A propósito, Laurinda soube conciliar, auxiliada pelo marido Dulcídio, as tarefas de esposa e de mãe com as do magistério. Deu aulas, em 1965, numa escola do bairro da Mooca e depois atuou como orientadora na fase em que o ensino público passou por renovação até que a Secretaria da Educação a incumbiu de ajudar os professores a prepararem seus próprios planos pedagógicos no começo da década seguinte.

Atualmente, com sua ampla experiência, além de orientar futuros mestres e doutores, Laurinda liderou o Grupo de Pesquisas Bases da Psicologia da Educação no Conselho Nacional de Desenvolvimento Científico e Tecnológico (CNPq), área na qual doutorou-se.

Grata por ter tido bons professores que a ajudaram a se constituir como pessoa, ela vê que a afetividade no cotidiano escolar faz a diferença em todos os níveis de ensino. E é o que a move a ensinar, pelas lentes psicológicas, ser o afeto na aprendizagem o fator que pode transformar existências.
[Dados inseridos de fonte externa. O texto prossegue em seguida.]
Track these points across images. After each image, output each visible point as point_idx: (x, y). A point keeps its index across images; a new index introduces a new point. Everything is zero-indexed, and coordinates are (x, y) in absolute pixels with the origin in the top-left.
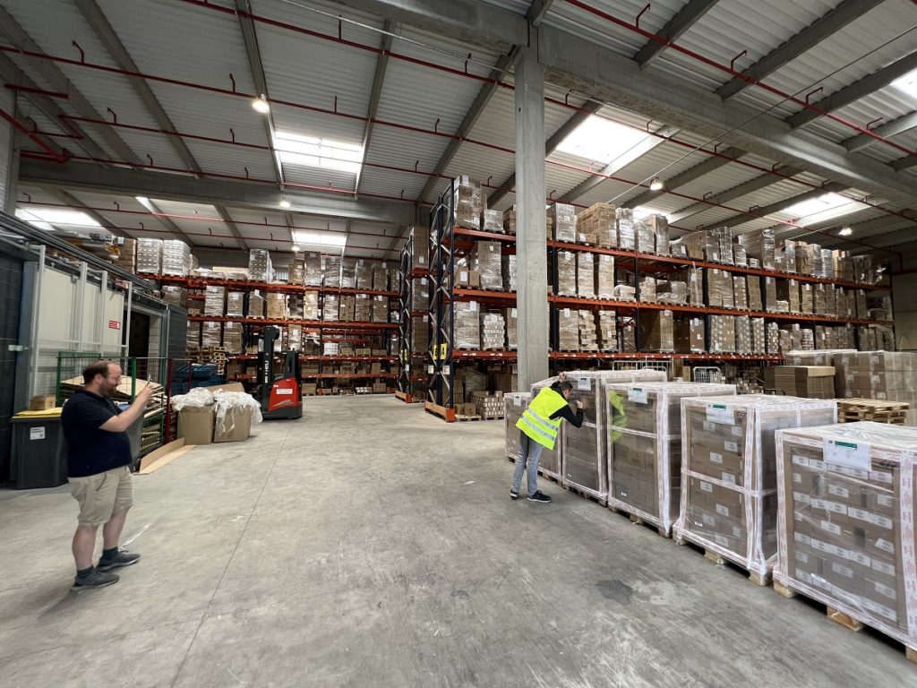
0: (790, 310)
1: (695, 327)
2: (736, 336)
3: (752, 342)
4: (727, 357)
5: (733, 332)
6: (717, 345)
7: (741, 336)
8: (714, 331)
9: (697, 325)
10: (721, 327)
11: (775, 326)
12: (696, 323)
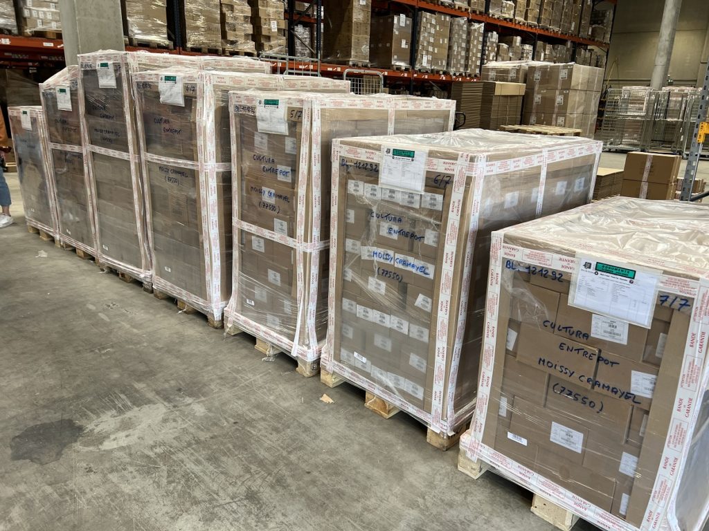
0: (514, 15)
1: (400, 28)
2: (450, 48)
3: (467, 58)
4: (436, 77)
5: (446, 41)
6: (425, 59)
7: (455, 48)
8: (423, 36)
9: (402, 24)
10: (433, 31)
11: (494, 36)
12: (401, 21)
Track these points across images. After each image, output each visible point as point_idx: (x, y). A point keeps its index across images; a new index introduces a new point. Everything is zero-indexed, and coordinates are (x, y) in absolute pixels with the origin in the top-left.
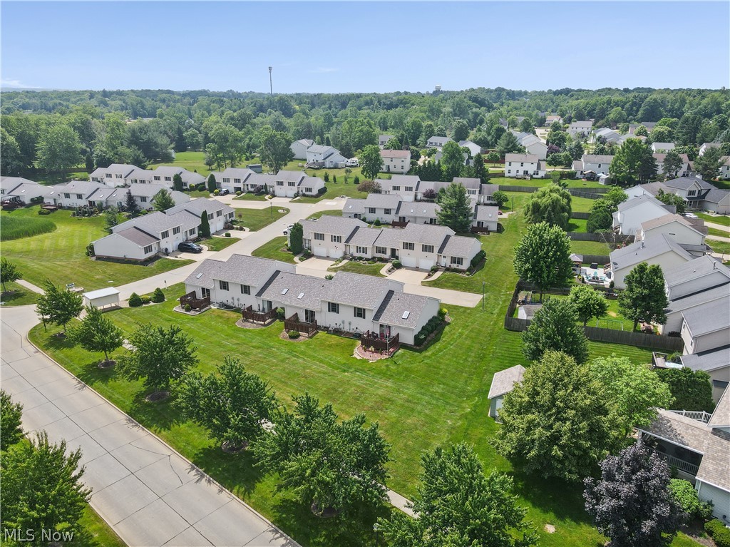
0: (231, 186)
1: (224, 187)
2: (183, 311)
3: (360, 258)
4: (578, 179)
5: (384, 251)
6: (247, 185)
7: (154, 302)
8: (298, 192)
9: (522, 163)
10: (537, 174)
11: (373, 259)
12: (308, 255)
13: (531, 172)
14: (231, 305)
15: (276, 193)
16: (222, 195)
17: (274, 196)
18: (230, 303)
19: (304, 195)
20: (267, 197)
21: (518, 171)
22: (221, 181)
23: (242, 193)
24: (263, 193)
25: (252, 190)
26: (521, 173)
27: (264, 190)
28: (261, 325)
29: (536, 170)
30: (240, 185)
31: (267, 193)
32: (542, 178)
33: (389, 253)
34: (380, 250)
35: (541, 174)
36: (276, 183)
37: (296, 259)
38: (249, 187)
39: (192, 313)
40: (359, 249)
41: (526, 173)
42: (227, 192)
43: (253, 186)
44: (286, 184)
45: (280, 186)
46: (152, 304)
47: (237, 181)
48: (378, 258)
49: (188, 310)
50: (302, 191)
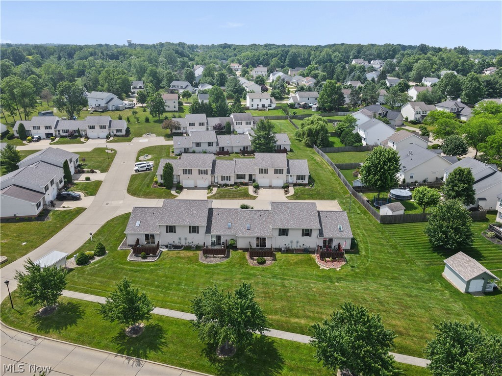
0: (43, 132)
1: (36, 134)
2: (140, 259)
3: (226, 185)
4: (296, 108)
5: (243, 177)
6: (59, 131)
7: (99, 256)
8: (109, 133)
9: (261, 99)
10: (271, 106)
11: (236, 183)
12: (180, 188)
13: (266, 105)
14: (178, 244)
15: (89, 135)
16: (36, 141)
17: (87, 138)
18: (177, 243)
19: (115, 136)
20: (83, 140)
21: (258, 105)
22: (31, 129)
23: (56, 137)
24: (76, 137)
25: (64, 134)
26: (260, 106)
27: (77, 134)
28: (223, 257)
29: (269, 103)
30: (52, 131)
31: (81, 137)
32: (274, 109)
33: (247, 178)
34: (239, 177)
35: (274, 106)
36: (88, 128)
37: (173, 192)
38: (61, 132)
39: (149, 259)
40: (223, 178)
41: (263, 106)
42: (39, 139)
43: (64, 131)
44: (97, 128)
45: (92, 130)
46: (97, 258)
47: (47, 128)
48: (240, 183)
49: (144, 257)
50: (113, 132)
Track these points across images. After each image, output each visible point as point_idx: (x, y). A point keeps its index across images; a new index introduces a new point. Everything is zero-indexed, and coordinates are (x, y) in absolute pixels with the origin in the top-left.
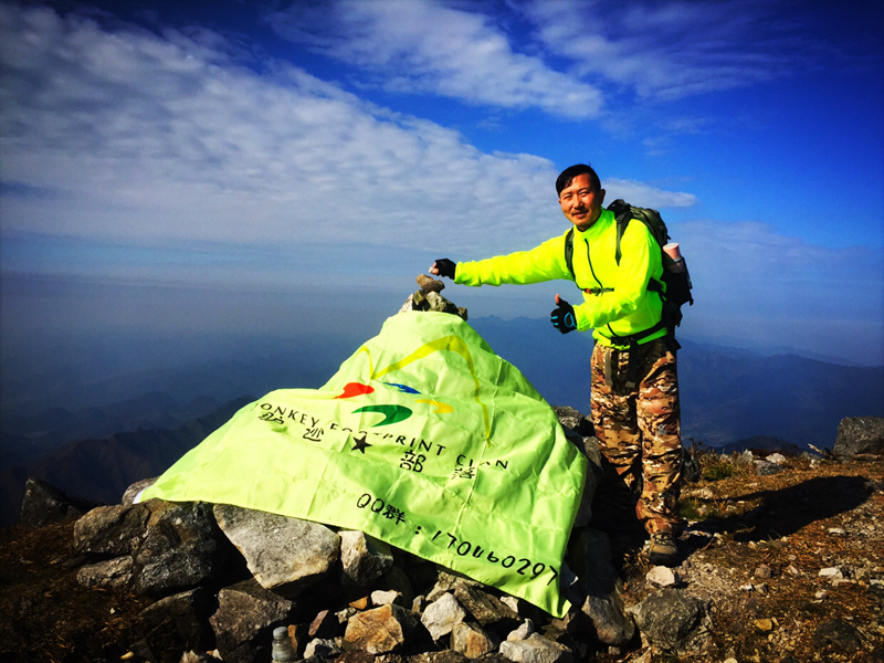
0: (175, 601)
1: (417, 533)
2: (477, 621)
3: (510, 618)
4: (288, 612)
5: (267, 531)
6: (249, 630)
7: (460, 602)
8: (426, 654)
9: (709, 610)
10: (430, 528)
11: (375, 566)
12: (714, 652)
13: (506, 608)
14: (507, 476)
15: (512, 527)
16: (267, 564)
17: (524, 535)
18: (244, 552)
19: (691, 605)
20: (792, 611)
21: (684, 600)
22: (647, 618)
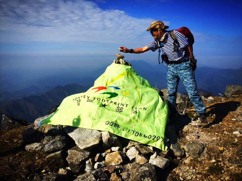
0: (56, 155)
1: (123, 131)
2: (142, 154)
3: (151, 152)
4: (89, 155)
5: (80, 133)
6: (78, 161)
7: (137, 149)
8: (129, 164)
9: (206, 146)
10: (127, 129)
11: (112, 140)
12: (209, 158)
13: (149, 150)
14: (146, 113)
15: (150, 127)
16: (81, 142)
17: (153, 129)
18: (74, 139)
19: (201, 145)
20: (229, 145)
21: (199, 144)
22: (189, 149)
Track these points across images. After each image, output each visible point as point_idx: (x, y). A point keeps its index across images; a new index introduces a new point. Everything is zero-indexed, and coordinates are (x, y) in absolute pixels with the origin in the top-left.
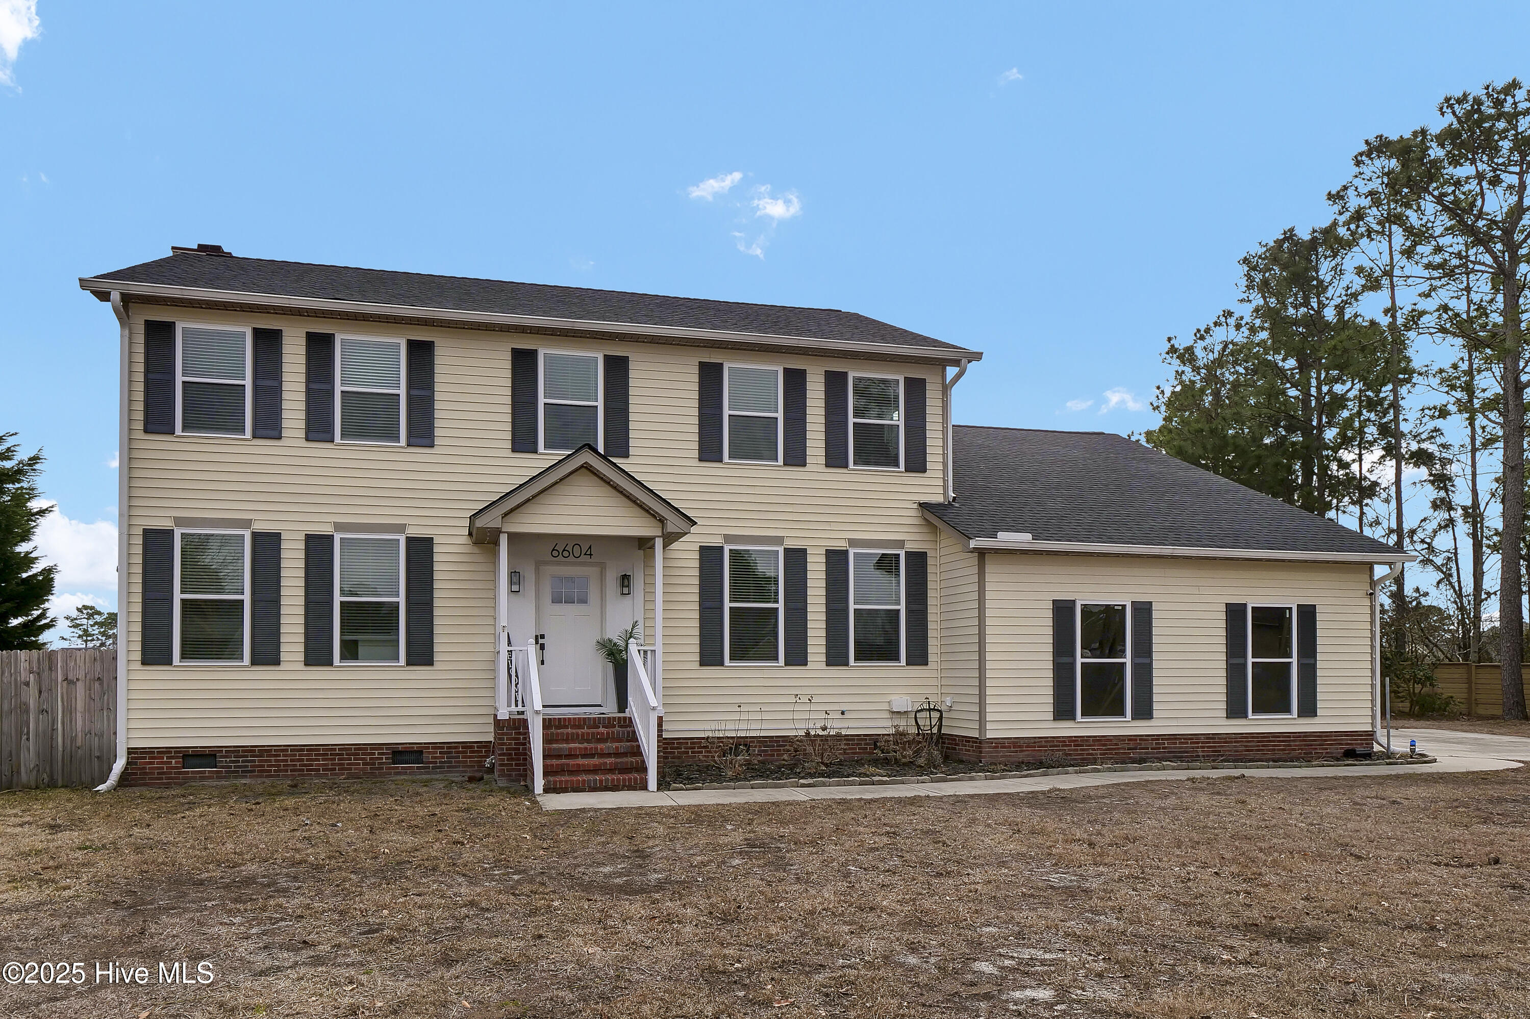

Afinal, ela própria, Laurinda, é uma tocante prova dessa verdade.  (GJ)

Algumas lições de Laurinda

«A escola é uma oficina de convivência.»

«O ensino é, por excelência, uma atividade relacional e intencional.»

«O professor mostra ser bom na relação com o aluno na medida em que consegue se mostrar como gente que é, antes de ser professor.»

«A escola tem que se comprometer com a formação da pessoa tranquilamente.»

«A missão do professor é educar a sensibilidade do aluno, ensinando-o a enxergar esse mundo confuso que aí está e atribuir um sentido às coisas.»

«O importante é formar educadores preocupados não só em desenvolver a razão, mas o sentimento e a vontade.»